ふたたび「不確かな存在」になった亀一は、自分が保護司として更生させた八野衣真が死んでいくさまを見れば、また「実感」を得られるのではと考え、殺人鬼・LLという物語を考え、世間に流布し、真をLLに仕立て上げたのだった。しかし真の死に何も感じられず、「何の役にも立たなかった」という亀一は、今度はエイジをターゲットに。エイジが二重人格であることに気づき、父親の復讐を考えていることを見抜いた亀一は、すべてを知った上であえてエイジを養子にした。愛する息子に殺されることで、最高の痛みが得られる。愛すれば愛するほど、痛みが大きくなる。そう考えたからこそ、亀一は実の娘である浦島乙(夏子)以上にエイジを溺愛したのだった。
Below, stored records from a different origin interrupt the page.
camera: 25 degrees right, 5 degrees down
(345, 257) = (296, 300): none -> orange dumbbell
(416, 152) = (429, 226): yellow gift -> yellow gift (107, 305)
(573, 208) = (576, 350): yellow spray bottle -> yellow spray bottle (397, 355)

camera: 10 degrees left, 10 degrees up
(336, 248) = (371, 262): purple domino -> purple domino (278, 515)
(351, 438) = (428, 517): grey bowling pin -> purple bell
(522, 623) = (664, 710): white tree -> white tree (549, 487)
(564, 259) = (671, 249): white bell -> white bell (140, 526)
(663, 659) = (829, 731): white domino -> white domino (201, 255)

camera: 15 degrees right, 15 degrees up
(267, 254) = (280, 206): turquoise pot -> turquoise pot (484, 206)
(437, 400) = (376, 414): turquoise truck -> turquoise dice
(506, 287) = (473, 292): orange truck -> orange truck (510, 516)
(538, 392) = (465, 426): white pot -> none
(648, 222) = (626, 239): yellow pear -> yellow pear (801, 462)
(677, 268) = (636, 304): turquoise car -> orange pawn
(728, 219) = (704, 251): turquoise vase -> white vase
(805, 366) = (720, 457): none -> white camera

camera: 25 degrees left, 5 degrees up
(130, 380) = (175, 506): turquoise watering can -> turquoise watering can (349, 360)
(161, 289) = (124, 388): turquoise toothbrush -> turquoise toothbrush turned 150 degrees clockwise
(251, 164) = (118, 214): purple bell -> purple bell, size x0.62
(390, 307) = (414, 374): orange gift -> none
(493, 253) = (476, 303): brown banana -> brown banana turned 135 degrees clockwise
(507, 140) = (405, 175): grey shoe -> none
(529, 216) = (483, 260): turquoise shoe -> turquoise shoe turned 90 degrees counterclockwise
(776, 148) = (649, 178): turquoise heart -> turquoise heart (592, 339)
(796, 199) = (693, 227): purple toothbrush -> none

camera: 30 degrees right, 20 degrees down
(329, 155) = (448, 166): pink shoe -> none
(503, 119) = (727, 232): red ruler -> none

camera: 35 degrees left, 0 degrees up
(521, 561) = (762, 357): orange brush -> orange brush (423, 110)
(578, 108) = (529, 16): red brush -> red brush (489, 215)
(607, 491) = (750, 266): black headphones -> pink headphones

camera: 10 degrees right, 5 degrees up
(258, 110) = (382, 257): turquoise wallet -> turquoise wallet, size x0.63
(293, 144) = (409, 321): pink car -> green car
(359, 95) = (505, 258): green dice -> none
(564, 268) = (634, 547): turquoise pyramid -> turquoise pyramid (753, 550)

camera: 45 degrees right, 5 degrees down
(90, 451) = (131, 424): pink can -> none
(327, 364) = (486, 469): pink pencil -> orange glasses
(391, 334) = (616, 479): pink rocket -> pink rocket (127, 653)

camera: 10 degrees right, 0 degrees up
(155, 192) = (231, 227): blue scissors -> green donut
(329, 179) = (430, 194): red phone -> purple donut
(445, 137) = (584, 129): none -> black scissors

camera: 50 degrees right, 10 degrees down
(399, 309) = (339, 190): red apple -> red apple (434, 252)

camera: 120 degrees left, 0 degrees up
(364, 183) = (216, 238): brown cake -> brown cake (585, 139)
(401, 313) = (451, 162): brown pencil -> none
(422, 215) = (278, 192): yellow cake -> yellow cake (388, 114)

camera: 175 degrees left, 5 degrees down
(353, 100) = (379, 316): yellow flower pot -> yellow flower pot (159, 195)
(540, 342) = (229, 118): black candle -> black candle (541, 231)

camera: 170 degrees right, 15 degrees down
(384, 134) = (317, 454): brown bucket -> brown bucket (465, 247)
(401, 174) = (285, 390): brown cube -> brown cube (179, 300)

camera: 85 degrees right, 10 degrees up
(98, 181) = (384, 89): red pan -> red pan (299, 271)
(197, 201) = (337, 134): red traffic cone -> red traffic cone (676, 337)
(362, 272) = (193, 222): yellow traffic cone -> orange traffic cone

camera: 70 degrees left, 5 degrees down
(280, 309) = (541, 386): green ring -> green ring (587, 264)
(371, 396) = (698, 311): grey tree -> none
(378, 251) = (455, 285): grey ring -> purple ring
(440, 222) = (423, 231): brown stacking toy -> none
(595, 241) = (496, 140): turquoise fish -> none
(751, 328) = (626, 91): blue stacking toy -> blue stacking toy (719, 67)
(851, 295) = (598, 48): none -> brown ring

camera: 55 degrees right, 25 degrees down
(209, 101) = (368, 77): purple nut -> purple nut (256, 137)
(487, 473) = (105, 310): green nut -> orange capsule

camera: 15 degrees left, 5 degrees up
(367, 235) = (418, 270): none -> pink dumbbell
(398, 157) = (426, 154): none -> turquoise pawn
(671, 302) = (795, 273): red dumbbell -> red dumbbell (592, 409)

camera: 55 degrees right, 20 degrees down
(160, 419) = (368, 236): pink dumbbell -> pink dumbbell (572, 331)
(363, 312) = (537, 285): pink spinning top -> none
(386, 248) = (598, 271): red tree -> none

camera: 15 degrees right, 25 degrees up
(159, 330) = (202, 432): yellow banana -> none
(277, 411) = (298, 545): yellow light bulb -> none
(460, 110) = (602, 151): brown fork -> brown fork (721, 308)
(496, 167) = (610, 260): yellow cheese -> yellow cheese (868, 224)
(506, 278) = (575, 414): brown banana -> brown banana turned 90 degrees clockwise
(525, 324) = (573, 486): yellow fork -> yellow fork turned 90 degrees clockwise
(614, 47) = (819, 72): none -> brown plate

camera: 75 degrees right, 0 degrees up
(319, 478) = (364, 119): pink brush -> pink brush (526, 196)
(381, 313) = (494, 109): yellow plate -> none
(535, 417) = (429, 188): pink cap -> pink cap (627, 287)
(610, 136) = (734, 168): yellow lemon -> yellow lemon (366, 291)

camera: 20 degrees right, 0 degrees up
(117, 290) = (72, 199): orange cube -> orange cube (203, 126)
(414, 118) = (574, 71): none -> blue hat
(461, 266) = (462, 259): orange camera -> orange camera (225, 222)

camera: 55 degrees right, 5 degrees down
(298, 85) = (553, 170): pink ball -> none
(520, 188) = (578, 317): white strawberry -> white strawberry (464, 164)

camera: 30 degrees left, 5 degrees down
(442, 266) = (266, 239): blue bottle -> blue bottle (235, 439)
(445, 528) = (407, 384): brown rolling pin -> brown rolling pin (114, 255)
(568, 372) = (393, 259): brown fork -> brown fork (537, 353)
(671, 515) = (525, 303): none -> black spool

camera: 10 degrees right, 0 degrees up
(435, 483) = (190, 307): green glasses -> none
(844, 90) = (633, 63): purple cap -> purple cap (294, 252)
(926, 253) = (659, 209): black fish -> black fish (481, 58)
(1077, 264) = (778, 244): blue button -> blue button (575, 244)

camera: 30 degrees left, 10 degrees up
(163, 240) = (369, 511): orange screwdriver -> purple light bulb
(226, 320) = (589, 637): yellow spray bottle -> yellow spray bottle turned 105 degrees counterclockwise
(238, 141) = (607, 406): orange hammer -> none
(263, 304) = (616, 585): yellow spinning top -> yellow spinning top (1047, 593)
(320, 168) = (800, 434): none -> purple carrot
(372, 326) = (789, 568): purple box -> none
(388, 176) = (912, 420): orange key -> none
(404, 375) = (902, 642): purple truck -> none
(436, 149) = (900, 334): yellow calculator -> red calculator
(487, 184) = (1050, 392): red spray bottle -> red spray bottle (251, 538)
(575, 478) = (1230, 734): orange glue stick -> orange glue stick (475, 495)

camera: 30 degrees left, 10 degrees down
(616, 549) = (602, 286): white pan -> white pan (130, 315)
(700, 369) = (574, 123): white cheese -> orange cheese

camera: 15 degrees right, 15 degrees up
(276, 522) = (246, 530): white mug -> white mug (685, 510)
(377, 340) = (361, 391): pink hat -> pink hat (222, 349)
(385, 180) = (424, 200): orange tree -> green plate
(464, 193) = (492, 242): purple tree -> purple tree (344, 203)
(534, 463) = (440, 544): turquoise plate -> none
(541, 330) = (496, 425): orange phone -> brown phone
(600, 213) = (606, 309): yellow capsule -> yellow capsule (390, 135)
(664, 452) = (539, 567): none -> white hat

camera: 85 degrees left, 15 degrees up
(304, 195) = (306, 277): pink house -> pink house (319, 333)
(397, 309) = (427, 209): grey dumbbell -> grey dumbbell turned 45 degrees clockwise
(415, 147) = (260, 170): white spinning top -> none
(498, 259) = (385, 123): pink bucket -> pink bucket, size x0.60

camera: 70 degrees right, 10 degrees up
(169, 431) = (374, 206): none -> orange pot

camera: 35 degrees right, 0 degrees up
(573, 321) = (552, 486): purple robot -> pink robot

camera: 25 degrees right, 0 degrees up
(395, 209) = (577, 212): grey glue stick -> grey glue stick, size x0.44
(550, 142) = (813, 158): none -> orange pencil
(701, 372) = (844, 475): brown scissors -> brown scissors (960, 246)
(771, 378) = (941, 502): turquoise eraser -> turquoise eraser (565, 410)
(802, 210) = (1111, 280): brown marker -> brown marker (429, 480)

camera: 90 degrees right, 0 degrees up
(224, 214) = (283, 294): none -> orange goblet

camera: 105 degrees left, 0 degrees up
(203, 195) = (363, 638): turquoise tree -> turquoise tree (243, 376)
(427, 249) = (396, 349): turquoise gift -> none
ずっとエイジ/B一に殺されることを夢見ていた亀一は、LLの信奉者だった雪村京花(門脇麦)が亀一の拷問殺人を模倣し、そのことをきっかけにエイジがLL事件の真相に自らたどり着いたという予想外の展開を「想像もしなかった素晴らしいエンディングだ。雪村京花には感謝しなくちゃな」と喜ぶ。早く自分を殺せと迫る亀一。B一は「お前の望みどおり、ぶっ殺してやる!」と銃を構えて引き金を引くが、「この15年間、ずっと待ちわびた瞬間だ」「私の空っぽな心、お前が満たしてくれ」という亀一の言葉を聞き、思いとどまる。B一は叫びながら銃を3発撃つが、撃ったのは床だった。亀一は呆然としたあと「なぜ撃たないエイジ? なんだこの結末は!」と責める。B一は激しく慟哭。駆け付けた警察に連れ去られるB一だったが、B一はひそかに亀一の自供を携帯電話で録音しており、LL事件の真相は白日の下に晒され、亀一は「愛する息子」ではなく、司法によって裁かれることになった。